EXCERPTED PASSAGE -
An Otter by any other Name

River otters

River otters

Following our furry thread from last post we will discuss another semi-aquatic quadruped occasionally encountered along the French Broad. The river otter, Lontra canadensis, formerly Lutra canadensis, is a sleek muscular creature well adapted to its aquatic lifestyle. Adult river otters grow to 40 – 55 inches in total length. A third of this is usually tail. The tail is thick at the base and tapers to a point at the end (not the flat paddle-tail of the beaver) and helps propel the otter through the water. They can range from around 10 to 30 pounds with average weight being between 15 and 20 pounds. The feet are fully webbed and its thick fur provides insulation and efficiently sheds water.

They are streamline – the thick neck is as wide as the head. The otter’s eyes and small round ears are set high on its head so it can cruise rivers, lakes and streams and still see and hear. Maybe, especially hear, as the river otter is pretty nearsighted. People in boats often think otters quite bold because they approach so closely but it’s more likely a result of their poor vision. But under water their nearsightedness becomes an attribute as it allows them to see better, particularly in murky water. A nictitating membrane covers the eye allowing them to keep their eyes open under water. River otters also have extremely sensitive whiskers on their muzzle called vibrissae, which are sensitive to vibration and touch. Add to that dexterous and sensitive paws and it’s easy to see that the river otter is quite adapted for its submerged foraging.

The river otter, like the beaver, had been extirpated from North Carolina by the 1930s due to hunting and/or trapping. The last documented sighting being in Haywood County in 1936. A reintroduction effort started in the Great Smoky Mountains National Park led to the release of 49 river otters between 1990 and 1995. A group was also released in the French Broad in the spring of 1991. The river otter appears to be doing well and increasing in numbers across Western North Carolina. The swift swimming river otter preys on fish and aquatic invertebrates like crayfish, crabs (in the marsh) mussels, frogs and other amphibians and occasionally birds and/or small mammals.

River otter with lunch. NPS photo

River otter with lunch. NPS photo

Even staid scientists are pushed to explain some otter behavior in terms other than play and/or playfulness. These critters create long mud and/or snow slides (depending on environment) and appear to revel in sliding and splashing into the water. They have also been observed playing with sticks and dropping stones into the water, then retrieving them from the bottom.

Should you happen upon a river otter while paddling, swimming, fishing or simply enjoying the French Broad, consider yourself lucky on two fronts. While the river otter is making a comeback, it’s not extremely common, so you are lucky to get a view. Plus, perhaps in a larger sense, river otters are indicators of good water quality – the fact they are in the French Broad attests to the work done to make the French Broad a cleaner, healthier ecosystem.

EXERCISE A -
Turn the paragraph of the river otter article that begins "The river otter, like the beaver, had been extirpated" into a bulleted list that keeps its main facts.
EXERCISE B -
Put this sentence from the river otter article into Spanish: "They have also been observed playing with sticks and dropping stones into the water, then retrieving them from the bottom."
EXERCISE C -
Revise the part of the river otter article starting with "Following our furry" and going on through "efficiently sheds water.", replacing "sleek" with "glossy".
The data below is separate material, unrelated to the river otter article.

MATERIAL SHOWN -
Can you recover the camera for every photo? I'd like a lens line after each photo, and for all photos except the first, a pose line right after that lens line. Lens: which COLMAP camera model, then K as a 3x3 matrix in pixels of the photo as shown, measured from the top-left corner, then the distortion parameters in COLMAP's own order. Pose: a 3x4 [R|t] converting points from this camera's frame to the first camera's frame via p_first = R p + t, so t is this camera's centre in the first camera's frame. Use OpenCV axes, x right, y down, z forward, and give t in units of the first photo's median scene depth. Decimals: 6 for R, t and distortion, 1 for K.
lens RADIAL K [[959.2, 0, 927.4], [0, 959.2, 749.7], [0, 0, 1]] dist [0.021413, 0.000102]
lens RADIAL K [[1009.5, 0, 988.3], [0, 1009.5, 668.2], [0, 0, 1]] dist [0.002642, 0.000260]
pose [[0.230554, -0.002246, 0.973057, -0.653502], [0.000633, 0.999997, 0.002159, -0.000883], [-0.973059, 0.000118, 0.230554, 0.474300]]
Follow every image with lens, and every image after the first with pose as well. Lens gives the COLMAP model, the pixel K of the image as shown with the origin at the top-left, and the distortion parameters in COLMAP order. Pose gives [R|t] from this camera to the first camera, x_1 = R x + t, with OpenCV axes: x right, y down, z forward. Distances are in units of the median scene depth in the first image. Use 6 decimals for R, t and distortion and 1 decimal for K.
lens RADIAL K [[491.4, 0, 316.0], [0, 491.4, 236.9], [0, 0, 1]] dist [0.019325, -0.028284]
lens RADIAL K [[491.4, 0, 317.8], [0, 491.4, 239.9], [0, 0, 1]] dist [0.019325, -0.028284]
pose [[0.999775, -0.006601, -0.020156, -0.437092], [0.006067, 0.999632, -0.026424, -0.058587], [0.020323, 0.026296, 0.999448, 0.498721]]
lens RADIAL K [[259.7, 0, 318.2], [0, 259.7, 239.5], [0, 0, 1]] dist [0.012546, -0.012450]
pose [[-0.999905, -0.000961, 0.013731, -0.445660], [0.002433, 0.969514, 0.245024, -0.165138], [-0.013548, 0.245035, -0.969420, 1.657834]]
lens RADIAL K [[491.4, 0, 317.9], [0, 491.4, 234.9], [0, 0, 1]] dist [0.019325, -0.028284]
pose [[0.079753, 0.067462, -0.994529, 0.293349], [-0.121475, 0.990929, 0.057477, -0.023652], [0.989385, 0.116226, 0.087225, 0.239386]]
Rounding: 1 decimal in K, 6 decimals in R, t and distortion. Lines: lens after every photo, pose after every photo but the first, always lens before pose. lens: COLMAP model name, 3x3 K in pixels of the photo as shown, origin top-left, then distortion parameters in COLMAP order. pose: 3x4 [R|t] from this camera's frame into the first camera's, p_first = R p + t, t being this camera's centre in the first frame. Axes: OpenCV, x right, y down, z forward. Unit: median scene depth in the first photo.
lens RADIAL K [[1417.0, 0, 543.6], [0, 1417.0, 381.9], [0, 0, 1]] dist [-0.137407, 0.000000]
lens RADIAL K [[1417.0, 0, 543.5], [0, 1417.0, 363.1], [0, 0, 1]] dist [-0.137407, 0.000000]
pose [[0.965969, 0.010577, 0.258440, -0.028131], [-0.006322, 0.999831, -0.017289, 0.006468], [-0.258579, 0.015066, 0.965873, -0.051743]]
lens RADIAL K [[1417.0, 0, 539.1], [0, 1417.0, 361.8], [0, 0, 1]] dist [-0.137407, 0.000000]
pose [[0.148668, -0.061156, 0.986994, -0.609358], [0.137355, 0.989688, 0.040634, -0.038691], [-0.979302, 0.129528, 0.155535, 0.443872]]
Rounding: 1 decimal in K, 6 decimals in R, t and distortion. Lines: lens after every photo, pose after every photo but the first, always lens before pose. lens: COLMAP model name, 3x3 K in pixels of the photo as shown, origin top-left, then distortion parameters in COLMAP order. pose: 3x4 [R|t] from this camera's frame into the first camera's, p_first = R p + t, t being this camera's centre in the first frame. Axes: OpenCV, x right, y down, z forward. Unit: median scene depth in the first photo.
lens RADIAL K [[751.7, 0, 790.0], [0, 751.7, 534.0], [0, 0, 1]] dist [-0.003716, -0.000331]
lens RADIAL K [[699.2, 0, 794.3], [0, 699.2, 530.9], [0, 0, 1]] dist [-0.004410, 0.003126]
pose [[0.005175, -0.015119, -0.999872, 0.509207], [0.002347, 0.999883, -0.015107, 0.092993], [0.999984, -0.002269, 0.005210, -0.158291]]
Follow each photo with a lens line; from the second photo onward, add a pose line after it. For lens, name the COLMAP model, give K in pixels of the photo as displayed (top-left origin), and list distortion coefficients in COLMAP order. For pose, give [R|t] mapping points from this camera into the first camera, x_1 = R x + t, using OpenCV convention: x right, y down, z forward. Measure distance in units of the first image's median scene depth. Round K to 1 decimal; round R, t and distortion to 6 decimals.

EXPECTED ANSWER A -
- Hunting and/or trapping had wiped out the river otter in North Carolina by the 1930s, as it had the beaver.
- The last documented sighting was in Haywood County in 1936.
- A reintroduction effort begun in the Great Smoky Mountains National Park released 49 river otters between 1990 and 1995.
- A group was also released in the French Broad in spring 1991.
- The river otter appears to be doing well and increasing in numbers across Western North Carolina.
- It preys on fish and aquatic invertebrates, including crayfish, crabs (in the marsh), mussels, frogs and other amphibians. It occasionally takes birds and/or small mammals.

EXPECTED ANSWER B -
También se las ha observado jugando con palos y dejando caer piedras al agua para luego recuperarlas del fondo.

EXPECTED ANSWER C -
Following our furry thread from last post we will discuss another semi-aquatic quadruped occasionally encountered along the French Broad. The river otter, Lontra canadensis, formerly Lutra canadensis, is a glossy muscular creature well adapted to its aquatic lifestyle. Adult river otters grow to 40 – 55 inches in total length. A third of this is usually tail. The tail is thick at the base and tapers to a point at the end (not the flat paddle-tail of the beaver) and helps propel the otter through the water. They can range from around 10 to 30 pounds with average weight being between 15 and 20 pounds. The feet are fully webbed and its thick fur provides insulation and efficiently sheds water.